Legacy code, whether meticulously crafted over many years or quickly generated with AI assistance, should not be viewed as inherently problematic. It has served as a foundation that has allowed you to progress to your current state. Engaging in brownfield development means fully embracing your codebase's complex history, complete with its imperfections, and evolving it thoughtfully.

The rapid speed afforded by AI code generation presents a remarkable opportunity for startups to innovate and scale quickly. However, it is essential to recognize that speed, while beneficial, can lead to challenges down the line if not approached with care. Every tool, including AI, demands responsible handling to prevent the future escalation of technical debt and unmanageable complexities.

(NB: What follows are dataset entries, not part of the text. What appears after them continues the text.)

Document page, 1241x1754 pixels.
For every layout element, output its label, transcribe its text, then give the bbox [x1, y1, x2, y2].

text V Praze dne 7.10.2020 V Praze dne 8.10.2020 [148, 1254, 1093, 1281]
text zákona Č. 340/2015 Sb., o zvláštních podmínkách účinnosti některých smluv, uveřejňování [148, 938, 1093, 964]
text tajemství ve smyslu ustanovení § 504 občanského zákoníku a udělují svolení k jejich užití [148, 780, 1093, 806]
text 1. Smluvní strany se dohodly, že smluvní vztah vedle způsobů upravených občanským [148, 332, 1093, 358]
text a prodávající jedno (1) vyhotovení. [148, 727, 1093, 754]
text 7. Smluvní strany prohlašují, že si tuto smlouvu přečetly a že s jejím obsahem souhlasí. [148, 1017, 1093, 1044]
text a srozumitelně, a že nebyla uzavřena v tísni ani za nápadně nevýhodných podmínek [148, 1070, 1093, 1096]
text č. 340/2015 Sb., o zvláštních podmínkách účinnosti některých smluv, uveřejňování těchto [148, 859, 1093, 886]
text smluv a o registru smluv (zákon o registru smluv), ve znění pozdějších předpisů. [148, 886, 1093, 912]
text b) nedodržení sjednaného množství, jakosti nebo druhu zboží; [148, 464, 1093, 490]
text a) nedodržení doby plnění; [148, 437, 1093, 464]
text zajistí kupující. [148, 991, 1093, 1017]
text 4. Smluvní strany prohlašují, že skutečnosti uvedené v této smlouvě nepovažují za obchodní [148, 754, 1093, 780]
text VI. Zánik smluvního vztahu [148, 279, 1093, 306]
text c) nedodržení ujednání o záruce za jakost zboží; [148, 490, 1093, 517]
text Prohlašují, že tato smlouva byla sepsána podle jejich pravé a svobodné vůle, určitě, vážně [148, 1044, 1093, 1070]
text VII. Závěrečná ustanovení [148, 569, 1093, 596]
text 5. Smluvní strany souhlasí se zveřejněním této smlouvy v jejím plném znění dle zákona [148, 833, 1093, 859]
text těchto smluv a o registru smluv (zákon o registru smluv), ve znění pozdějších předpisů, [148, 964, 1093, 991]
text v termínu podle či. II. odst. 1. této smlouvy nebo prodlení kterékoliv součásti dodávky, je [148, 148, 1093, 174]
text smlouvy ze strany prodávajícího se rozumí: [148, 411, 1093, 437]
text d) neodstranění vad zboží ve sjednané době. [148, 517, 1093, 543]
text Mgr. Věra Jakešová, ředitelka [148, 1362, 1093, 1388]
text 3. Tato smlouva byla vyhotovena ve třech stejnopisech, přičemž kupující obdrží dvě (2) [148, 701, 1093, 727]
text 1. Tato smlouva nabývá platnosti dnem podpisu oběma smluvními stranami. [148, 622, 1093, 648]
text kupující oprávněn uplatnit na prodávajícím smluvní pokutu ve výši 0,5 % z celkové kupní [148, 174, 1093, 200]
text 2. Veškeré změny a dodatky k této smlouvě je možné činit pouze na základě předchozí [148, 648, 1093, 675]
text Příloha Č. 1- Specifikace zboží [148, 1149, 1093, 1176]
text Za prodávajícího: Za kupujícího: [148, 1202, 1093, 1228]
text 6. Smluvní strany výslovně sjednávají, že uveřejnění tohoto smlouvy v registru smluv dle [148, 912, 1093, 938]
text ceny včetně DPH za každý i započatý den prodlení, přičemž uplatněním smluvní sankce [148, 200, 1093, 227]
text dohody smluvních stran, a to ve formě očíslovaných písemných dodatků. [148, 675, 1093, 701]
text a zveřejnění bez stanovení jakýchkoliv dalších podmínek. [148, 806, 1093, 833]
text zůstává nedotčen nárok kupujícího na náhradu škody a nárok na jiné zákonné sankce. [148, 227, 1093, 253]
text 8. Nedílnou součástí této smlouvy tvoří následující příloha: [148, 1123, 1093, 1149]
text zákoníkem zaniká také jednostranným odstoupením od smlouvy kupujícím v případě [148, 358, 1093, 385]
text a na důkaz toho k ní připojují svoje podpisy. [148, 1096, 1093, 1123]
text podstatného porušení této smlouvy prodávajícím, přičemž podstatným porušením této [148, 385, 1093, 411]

It is important not to let perceptions of "bad" or "messy" code hinder your progress, regardless of its origins. Instead, focus on leveraging the resources at your disposal, including legacy code, to inform your development strategy. Embrace an iterative approach that prioritizes continuous improvement. Doing so allows you to consistently deliver value to your customers and stakeholders while gradually refining the codebase for enhanced maintainability and functionality. Keep moving forward, and remember that every evolution is a step towards a more resilient and effective system.